The many beneficiaries of Koch libertarian largesse bridle at their portrayal as sinister, self-interested moguls pulling strings behind the scenes. But then you read things like this:
Last week, the New York Post's Keith Kelly reported that The Daily Caller, a right-wing news site run by Tucker Carlson, had spent "several weeks" pursuing false allegations that Mayer had committed plagiarism in at least two articles. One of the allegations involved Mayer's landmark expose about Charles and David Koch -- billionaire brothers who have funded conservative organizations tied to the Tea Party movement.
Kelly tells Media Matters that the plagiarism charges were also pitched to the Post, apparently by a different source than the one that tipped off the Daily Caller. The Post investigated and ultimately reported that the allegations were untrue.
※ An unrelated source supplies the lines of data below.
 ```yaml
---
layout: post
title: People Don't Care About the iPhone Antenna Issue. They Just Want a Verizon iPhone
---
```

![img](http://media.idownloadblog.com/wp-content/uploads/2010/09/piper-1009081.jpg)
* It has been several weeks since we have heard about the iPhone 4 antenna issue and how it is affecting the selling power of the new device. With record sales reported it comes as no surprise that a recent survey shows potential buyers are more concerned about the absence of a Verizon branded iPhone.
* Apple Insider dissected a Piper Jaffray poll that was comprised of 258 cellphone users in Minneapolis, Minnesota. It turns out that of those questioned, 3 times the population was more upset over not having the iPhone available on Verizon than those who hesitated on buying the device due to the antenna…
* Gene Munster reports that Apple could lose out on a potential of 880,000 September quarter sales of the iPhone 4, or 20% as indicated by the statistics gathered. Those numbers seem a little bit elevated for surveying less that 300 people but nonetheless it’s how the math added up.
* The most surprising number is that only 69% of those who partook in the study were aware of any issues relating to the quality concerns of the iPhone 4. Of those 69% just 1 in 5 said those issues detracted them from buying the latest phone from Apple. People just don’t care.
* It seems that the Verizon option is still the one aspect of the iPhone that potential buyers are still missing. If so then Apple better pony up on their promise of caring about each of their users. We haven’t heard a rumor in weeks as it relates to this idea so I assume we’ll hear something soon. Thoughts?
After first saying that the plagiarism story would result in an "extensive piece," The Daily Caller ultimately told both Kelly and The New Yorker that the article had been spiked.
Kelly has reported that "the person or persons behind the allegations remains a shadowy mystery," and both Carlson and Daily Caller reporter Jonathan Strong have declined to identify the original source of the smear.
The shocking and actually somewhat encouraging thing is that, while the Koch brothers or their minions got a couple reporters to investigate this smear, they didn't get anybody to actually publish it. You'd have to think they could find somebody pliable enough. Hey, I've got two kids and a mortgage. Pay me enough money and I'll swear that I was in a secret Marxist cabal with Jane Mayer.